- _Exercise text_
---

Isaiah Terrell Wilson (born February 12, 1999) is a former American football offensive tackle who played one season with the Tennessee Titans of the National Football League (NFL). He played college football at Georgia and was drafted by the Titans in the first round of the 2020 NFL Draft. Since dropping out of the NFL, he has pursued a career as a rapper.

Wilson's tenure with the Titans was characterized by violations of team rules and several off-field legal issues, leading to minimal playing time and his subsequent trade to the Miami Dolphins after his rookie season. He was released by the Dolphins three days later after he refused the team's efforts to help him. He signed with the New York Giants' practice squad during the 2021 season.

Early life
Wilson attended Poly Prep in Brooklyn, New York. He played in the 2017 Under Armour All-America Game. Wilson was a consensus five-star recruit. He was the 16th highest-rated player and the fifth highest-rated offensive tackle in the class of 2017. He committed to play college football for the University of Georgia on December 16, 2016.

College career
Wilson redshirted his first year at Georgia in 2017. He became a starter in 2018 and started in all but one game in the 2018 and 2019 seasons. Wilson was named to the second-team All-SEC in 2019. He entered the 2020 NFL Draft, forgoing two years of college eligibility.

---

- _Dataset excerpt_
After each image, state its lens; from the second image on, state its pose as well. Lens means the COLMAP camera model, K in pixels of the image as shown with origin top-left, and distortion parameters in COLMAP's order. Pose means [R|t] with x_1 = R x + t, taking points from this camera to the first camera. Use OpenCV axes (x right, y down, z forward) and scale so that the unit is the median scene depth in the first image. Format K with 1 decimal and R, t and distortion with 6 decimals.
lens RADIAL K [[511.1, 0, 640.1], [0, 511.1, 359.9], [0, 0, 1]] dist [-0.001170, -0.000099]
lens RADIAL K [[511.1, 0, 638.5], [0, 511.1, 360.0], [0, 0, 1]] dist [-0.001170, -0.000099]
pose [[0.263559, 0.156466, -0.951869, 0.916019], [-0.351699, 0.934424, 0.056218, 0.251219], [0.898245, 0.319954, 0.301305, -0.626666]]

---

- _Requirement 1_
Please copy the stretch from "Wilson's tenure with" through "December 16, 2016." in the Isaiah Wilson article, and replace "rookie season" with "first season".
- _Requirement 2_
Finish out the next part of the Isaiah Wilson article, starting after its final sentence.

- _Final answer 1_
Wilson's tenure with the Titans was characterized by violations of team rules and several off-field legal issues, leading to minimal playing time and his subsequent trade to the Miami Dolphins after his first season. He was released by the Dolphins three days later after he refused the team's efforts to help him. He signed with the New York Giants' practice squad during the 2021 season.

Early life
Wilson attended Poly Prep in Brooklyn, New York. He played in the 2017 Under Armour All-America Game. Wilson was a consensus five-star recruit. He was the 16th highest-rated player and the fifth highest-rated offensive tackle in the class of 2017. He committed to play college football for the University of Georgia on December 16, 2016.

- _Final answer 2_
Professional career

Tennessee Titans
Wilson became the 29th overall draft pick in the first round of the 2020 NFL Draft when he was chosen by the Tennessee Titans. He was expected to compete with veteran Dennis Kelly for the open starting right tackle position. Wilson was placed on the reserve/COVID-19 list by the team at the start of training camp on July 28, 2020 before returning to the active roster when he signed a four-year rookie contract on August 3, 2020. He was placed back on the reserve/COVID-19 list on September 6, 2020. Wilson was activated from the reserve/COVID list on October 10, 2020. On December 5, 2020, Wilson was suspended for the Titans' Week 13 game against the Cleveland Browns due to a violation of team rules. He was reinstated from suspension on December 7, 2020 but was placed on the reserve/non-football illness list on December 9, 2020. He finished the season playing in one game, appearing for one snap in the third quarter of the Titans' Week 12, 45–26 win against the Indianapolis Colts.

On February 22, 2021, Wilson posted and then deleted a tweet saying he would no longer play football as a Titan.

Miami Dolphins
On March 17, 2021, Wilson and a seventh-round pick in the 2022 draft were traded to the Miami Dolphins in exchange for a seventh-round pick in the 2021 draft. He was waived by the Dolphins three days later after showing up late for his team physical and missing two workouts.

New York Giants
On September 29, 2021, Wilson signed with the New York Giants practice squad. On January 4, 2022, Wilson was released.

Legal issues
On September 11, 2020, Wilson was arrested for DUI. On January 7, 2021, Wilson was arrested for leading police on a 140-mile-per-hour chase. Police found 3.4 grams of marijuana in his car. On March 24, 2021, Wilson was charged with felony fleeing or attempting to elude a police officer, speeding in a construction zone, reckless driving, reckless conduct, possession of less than 1 ounce of marijuana and possession and use of drug-related objects.

Music career
In April 2021, under the stage name GGBowzer, Wilson released a hip hop EP titled Layup Lines.

References

External links

Georgia Bulldogs bio

1999 births
Living people
Sportspeople from Brooklyn
Players of American football from New York City
Players of American football from New York (state)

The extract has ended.